A common mistake with outer joins is the placement of the join condition. In most cases, if you place restrictions on the null-supplying table in a WHERE clause, the join is equivalent to an inner join.
The reason for this is that most search conditions cannot evaluate to TRUE when any of their inputs are NULL. The WHERE clause restriction on the null-supplying table compares values to NULL, resulting in the elimination of the row from the result set. The rows in the preserved table are not preserved and so the join is an inner join.
The exception to this is comparisons that can evaluate to true when any of their inputs are NULL. These include IS NULL, IS UNKNOWN, IS FALSE, IS NOT TRUE, and expressions involving ISNULL or COALESCE.
For example, the following statement computes a left outer join.
SELECT * FROM Customers KEY LEFT OUTER JOIN SalesOrders ON SalesOrders.OrderDate < '2000-01-03'; |
In contrast, the following statement creates an inner join.
SELECT Surname, OrderDate FROM Customers KEY LEFT OUTER JOIN SalesOrders WHERE SalesOrders.OrderDate < '2000-01-03'; |
The first of these two statements can be thought of as follows: First, left-outer join the Customers table to the SalesOrders table. The result set includes every row in the Customers table. For those customers who have no orders prior to January 3 2000, fill the sales order fields with nulls.
In the second statement, first left-outer join Customers and SalesOrders. The result set includes every row in the Customers table.

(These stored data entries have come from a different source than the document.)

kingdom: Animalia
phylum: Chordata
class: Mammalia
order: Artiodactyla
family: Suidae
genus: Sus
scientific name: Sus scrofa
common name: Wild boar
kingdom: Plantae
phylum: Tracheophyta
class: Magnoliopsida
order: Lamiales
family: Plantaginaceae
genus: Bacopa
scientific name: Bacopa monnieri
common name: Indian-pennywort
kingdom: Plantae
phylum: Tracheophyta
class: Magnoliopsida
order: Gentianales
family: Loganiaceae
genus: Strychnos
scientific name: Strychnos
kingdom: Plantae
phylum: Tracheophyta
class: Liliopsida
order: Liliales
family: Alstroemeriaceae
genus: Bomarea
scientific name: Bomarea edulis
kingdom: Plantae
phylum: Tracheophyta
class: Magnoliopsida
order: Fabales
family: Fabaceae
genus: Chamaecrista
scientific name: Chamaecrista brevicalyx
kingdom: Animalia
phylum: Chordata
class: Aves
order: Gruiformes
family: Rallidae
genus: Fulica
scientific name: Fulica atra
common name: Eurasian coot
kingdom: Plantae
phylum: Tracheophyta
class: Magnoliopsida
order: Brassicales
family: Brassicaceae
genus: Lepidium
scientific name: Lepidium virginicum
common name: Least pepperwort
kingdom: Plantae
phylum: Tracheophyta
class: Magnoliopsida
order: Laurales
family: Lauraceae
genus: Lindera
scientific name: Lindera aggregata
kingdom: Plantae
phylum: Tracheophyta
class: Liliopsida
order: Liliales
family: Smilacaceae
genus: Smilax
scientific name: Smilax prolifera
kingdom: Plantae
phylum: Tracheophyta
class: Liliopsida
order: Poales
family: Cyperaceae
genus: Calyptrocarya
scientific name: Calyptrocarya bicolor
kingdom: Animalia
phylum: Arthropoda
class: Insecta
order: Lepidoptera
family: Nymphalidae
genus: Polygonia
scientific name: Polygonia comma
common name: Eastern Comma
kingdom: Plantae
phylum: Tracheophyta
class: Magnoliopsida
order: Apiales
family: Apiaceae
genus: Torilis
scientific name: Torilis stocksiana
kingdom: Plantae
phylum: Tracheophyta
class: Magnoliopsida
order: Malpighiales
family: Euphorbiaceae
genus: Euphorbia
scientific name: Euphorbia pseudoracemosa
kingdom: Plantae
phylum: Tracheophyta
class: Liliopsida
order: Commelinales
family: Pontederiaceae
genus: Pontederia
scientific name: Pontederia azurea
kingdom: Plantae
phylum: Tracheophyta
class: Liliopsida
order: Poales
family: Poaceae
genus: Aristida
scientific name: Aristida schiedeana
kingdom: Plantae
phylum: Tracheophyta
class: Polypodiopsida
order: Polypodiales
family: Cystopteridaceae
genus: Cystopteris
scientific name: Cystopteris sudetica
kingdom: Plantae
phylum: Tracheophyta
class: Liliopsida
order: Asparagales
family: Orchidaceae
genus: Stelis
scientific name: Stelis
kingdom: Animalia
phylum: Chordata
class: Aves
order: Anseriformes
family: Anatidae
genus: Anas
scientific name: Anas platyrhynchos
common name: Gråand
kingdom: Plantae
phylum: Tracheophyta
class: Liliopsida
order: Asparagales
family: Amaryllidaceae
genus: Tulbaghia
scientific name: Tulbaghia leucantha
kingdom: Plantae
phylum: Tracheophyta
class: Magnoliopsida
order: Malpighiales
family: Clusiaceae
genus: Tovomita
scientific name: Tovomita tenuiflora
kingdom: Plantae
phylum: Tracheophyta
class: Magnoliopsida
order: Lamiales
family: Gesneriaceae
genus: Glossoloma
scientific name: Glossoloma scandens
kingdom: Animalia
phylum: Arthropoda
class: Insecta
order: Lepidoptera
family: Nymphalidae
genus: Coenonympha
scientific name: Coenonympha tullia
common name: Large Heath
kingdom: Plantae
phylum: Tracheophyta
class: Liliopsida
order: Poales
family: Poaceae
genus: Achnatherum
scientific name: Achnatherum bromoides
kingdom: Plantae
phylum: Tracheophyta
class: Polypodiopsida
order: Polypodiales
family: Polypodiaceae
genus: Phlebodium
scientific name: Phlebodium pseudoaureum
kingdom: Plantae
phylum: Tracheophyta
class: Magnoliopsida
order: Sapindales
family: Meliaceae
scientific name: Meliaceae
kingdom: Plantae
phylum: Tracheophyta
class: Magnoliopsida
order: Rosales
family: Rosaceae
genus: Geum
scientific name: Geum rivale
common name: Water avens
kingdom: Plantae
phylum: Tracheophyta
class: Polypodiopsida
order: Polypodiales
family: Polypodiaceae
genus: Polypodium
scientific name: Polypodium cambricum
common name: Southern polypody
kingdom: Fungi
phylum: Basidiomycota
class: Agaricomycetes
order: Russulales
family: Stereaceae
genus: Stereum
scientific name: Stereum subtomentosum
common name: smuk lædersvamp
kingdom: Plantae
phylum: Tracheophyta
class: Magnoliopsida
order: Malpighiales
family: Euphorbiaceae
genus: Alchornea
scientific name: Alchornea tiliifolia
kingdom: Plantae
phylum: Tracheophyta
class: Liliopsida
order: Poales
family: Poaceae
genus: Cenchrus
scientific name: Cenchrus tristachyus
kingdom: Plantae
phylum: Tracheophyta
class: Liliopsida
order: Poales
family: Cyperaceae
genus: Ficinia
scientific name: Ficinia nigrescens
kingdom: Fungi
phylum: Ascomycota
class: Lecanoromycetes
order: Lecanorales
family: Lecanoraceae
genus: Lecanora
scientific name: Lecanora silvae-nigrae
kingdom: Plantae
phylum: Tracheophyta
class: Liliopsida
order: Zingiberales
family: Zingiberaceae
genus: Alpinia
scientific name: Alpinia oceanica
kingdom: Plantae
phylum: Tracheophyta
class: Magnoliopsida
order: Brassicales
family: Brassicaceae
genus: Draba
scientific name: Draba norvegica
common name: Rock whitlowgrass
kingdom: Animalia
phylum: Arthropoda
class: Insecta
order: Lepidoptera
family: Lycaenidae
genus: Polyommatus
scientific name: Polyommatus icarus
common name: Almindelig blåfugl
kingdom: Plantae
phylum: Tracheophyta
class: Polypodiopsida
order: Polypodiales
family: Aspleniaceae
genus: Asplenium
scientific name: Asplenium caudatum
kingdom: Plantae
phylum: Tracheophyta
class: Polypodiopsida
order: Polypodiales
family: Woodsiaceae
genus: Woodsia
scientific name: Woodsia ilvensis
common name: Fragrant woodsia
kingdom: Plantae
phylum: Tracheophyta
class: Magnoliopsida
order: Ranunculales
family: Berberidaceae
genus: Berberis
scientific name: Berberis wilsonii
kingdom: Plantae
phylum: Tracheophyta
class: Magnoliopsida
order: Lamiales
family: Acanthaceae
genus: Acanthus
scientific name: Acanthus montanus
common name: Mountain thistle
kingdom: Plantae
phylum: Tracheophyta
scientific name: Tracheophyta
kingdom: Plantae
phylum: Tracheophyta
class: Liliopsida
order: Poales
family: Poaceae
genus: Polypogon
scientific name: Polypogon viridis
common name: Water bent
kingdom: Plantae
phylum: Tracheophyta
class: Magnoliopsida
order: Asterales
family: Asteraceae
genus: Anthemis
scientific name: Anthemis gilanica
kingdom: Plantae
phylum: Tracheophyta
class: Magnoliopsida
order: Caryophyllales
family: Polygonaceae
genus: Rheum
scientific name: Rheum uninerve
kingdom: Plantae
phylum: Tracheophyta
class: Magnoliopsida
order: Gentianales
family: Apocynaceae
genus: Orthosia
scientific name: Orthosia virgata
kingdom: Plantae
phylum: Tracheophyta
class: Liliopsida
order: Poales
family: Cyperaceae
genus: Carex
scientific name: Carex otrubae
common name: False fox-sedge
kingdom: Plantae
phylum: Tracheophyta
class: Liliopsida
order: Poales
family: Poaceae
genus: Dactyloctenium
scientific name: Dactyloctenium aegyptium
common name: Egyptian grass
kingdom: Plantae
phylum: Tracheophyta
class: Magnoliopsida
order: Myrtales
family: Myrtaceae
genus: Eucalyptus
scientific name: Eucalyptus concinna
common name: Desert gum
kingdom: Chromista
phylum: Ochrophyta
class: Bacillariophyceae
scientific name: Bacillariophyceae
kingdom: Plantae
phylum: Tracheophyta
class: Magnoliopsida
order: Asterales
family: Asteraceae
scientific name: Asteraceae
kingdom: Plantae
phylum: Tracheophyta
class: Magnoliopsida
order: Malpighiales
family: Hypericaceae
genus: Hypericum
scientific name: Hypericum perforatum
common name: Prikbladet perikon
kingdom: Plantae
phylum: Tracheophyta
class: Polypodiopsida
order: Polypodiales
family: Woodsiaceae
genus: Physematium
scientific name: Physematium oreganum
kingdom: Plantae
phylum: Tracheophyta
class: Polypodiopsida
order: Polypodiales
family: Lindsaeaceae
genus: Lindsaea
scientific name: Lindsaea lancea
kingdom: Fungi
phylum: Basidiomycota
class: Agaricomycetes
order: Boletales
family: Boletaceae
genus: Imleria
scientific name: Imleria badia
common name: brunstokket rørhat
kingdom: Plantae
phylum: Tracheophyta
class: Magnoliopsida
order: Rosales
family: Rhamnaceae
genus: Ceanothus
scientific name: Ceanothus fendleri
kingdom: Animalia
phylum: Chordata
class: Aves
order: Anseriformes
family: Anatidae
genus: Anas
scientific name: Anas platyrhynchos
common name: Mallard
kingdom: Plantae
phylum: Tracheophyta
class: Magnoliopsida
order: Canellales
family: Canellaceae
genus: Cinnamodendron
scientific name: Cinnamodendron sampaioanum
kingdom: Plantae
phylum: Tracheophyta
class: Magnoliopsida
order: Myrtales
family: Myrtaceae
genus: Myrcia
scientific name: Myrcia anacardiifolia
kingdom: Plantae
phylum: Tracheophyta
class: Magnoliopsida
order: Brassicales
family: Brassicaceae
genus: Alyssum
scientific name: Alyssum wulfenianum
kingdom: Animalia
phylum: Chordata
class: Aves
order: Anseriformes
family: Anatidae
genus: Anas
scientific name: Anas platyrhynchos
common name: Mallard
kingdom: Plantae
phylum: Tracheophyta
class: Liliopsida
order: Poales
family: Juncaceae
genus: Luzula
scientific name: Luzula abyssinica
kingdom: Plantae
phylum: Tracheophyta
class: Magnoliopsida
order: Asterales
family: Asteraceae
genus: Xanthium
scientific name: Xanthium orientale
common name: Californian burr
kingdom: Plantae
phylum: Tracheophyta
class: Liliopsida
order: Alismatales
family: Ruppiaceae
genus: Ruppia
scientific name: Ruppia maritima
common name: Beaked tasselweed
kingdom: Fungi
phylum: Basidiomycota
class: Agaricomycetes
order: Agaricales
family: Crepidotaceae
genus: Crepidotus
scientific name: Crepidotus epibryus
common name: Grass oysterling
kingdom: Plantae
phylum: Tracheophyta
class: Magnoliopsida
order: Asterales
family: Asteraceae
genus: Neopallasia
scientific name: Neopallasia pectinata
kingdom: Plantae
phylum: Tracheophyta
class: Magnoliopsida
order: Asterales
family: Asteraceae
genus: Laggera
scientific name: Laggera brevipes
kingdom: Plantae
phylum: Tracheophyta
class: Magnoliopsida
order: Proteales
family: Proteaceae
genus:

For those customers who have no orders, fill the sales order fields with nulls. Next, apply the WHERE condition by selecting only those rows in which the customer has placed an order since January 3 2000. For those customers who have not placed orders, these values are NULL. Comparing any value to NULL evaluates to UNKNOWN. So, these rows are eliminated and the statement reduces to an inner join.